● Task details:
Using the records that follow, copy every line containing the word "front".

Stored entries
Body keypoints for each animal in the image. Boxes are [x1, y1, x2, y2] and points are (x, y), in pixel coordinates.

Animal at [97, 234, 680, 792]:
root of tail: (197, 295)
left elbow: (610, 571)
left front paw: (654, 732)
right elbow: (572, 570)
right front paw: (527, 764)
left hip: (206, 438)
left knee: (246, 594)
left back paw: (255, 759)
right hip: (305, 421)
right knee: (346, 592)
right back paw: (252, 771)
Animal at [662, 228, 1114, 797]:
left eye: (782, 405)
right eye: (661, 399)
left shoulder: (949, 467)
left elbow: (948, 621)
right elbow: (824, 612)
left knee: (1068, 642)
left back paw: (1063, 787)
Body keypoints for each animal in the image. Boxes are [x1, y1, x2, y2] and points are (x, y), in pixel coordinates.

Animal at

...

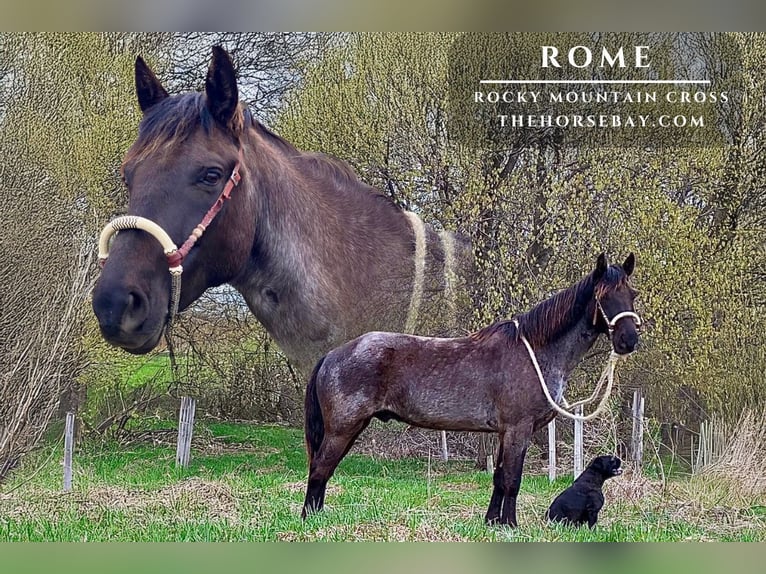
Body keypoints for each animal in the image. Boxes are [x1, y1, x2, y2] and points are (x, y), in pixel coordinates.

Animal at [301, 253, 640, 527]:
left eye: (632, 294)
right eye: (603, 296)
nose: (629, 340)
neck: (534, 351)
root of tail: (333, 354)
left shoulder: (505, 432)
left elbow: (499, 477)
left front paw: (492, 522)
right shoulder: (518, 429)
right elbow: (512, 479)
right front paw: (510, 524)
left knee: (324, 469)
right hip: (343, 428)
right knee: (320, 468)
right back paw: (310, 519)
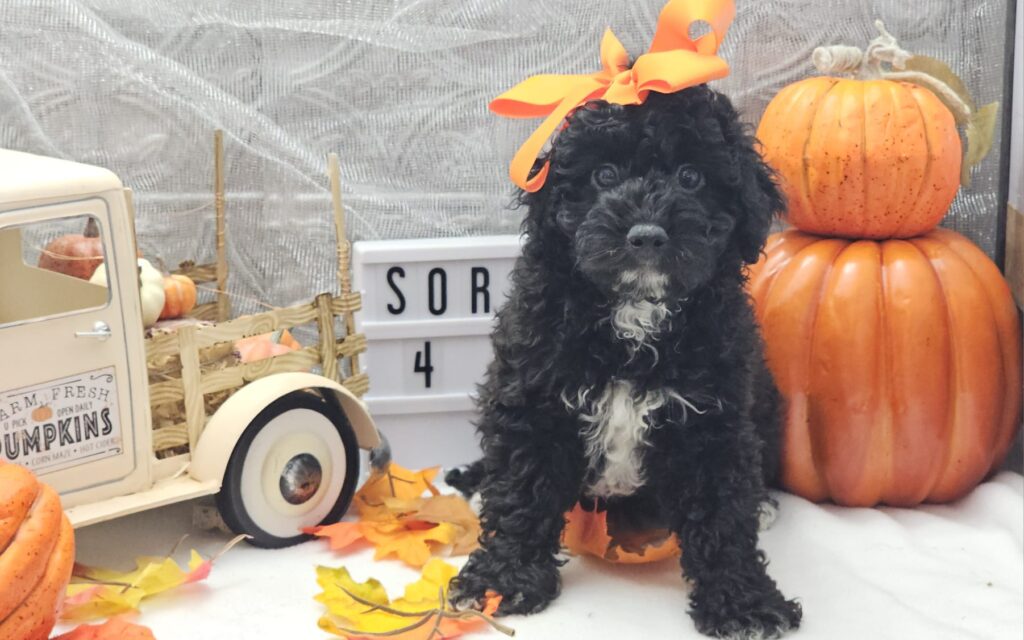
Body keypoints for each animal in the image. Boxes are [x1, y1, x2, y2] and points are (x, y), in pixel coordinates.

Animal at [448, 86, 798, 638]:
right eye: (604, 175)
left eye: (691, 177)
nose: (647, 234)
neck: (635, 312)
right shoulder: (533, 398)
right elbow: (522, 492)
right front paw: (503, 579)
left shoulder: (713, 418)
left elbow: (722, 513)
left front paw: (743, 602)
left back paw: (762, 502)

● Result:
left front paw: (654, 732)
right front paw: (527, 764)
left front paw: (492, 522)
right front paw: (510, 524)
right front paw: (503, 579)
left front paw: (743, 602)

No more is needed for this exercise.